Our findings suggest that patients should not be excluded from ATP1A3 testing because of slow onset, limb onset, absent family history, or onset in middle adulthood. RDP should be strongly considered in the differential for any bulbar dystonia. © 2019 International Parkinson and Movement Disorder Society.

摘要

背景与目的

快速发作的肌张力障碍-帕金森病(RDP)是由 ATP1A3 基因突变引起的,该基因编码钠/钾 ATP 酶的α-3 亚单位。

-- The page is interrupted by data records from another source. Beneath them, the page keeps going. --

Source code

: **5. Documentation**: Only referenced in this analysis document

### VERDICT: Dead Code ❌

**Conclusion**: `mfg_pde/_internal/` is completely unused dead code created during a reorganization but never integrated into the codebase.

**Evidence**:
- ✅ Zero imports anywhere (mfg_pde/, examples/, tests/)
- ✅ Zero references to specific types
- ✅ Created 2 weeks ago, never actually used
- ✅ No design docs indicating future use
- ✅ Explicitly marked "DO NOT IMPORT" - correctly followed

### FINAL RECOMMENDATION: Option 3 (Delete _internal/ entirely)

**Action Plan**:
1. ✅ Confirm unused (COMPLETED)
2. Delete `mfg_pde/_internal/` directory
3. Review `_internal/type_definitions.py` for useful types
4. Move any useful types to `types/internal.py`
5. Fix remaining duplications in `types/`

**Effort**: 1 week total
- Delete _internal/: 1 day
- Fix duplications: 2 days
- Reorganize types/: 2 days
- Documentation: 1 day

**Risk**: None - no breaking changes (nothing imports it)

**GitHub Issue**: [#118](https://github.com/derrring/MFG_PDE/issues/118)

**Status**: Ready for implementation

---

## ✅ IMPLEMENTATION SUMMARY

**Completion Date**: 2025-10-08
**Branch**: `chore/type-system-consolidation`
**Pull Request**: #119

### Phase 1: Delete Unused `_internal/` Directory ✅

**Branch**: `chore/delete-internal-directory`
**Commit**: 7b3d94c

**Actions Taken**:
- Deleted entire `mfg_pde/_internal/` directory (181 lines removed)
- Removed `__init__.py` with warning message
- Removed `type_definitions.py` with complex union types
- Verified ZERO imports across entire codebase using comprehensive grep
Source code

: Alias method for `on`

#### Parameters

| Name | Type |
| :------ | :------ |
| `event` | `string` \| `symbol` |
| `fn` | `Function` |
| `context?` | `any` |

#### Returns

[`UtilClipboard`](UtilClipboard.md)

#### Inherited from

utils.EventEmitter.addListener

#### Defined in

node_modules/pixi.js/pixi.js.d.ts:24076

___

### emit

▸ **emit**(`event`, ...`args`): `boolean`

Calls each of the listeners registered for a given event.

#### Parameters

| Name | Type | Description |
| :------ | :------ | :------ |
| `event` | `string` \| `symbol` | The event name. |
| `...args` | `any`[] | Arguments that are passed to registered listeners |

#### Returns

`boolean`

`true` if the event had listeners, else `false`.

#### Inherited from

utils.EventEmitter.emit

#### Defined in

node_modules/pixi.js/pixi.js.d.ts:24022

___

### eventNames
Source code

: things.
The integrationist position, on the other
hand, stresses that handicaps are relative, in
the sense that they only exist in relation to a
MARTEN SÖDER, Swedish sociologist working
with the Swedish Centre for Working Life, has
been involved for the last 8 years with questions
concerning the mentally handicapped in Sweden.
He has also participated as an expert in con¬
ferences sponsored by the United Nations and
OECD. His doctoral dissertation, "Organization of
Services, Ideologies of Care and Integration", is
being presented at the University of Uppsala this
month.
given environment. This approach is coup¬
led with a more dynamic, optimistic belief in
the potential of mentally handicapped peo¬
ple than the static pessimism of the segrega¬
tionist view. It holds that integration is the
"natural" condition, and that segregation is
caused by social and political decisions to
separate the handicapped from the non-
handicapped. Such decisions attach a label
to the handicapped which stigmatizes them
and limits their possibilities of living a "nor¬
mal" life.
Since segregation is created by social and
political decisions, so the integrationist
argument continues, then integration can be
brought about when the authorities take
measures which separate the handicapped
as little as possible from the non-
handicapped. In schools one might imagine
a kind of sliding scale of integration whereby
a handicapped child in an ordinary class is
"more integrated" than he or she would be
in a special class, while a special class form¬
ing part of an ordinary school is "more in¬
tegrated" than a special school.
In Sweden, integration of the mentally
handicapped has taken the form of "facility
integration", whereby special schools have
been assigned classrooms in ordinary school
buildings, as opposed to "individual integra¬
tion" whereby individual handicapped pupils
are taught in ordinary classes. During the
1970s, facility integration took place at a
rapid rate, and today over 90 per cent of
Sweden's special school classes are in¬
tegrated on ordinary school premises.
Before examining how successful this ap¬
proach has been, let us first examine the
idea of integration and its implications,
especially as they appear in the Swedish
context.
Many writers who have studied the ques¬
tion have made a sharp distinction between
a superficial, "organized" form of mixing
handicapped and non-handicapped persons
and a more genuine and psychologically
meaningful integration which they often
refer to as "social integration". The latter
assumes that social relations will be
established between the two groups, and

其特征为快速发作的球部功能障碍、肢体肌张力障碍、运动迟缓,以及表达的头足空间梯度,通常在生理触发后发生。我们重新检查了这些特征是否实际上具有特征性。

方法

我们对 50 名 ATP1A3 突变阳性个体(携带者)和 44 名突变阴性家族成员(非携带者)的队列中的表型变异进行了特征描述。通过临床怀疑 RDP 或交替性偏瘫儿童的转介来收集潜在的参与者。纳入标准为具有 ATP1A3 突变或为该个体的家族成员。

结果

如果仅测试“特征性”患者,我们发现 RDP 的诊断不足。快速发作和球部优势并非在携带者中普遍存在。在至少有轻度肌张力障碍症状的患者中,头足严重程度梯度很少见(7%)。症状开始时呈局灶性,但进展为全身性(51%)或多灶性(49%)。手臂(41%)起病最常见。手臂和声音通常受影响最严重(分别为 48%和 44%)。77%的参与者的症状发作前有触发因素。快速发作、肌张力障碍、帕金森病、球部症状、头痛、癫痫、额叶损伤以及情绪障碍和精神病史在携带者中更为常见。大约一半的先证者突变是从头发生成的(56%)。

结论

我们的研究结果表明,不应因发病缓慢、肢体起病、无家族史或发病于中年而排除患者进行 ATP1A3 检测。任何球部肌张力障碍都应强烈考虑 RDP。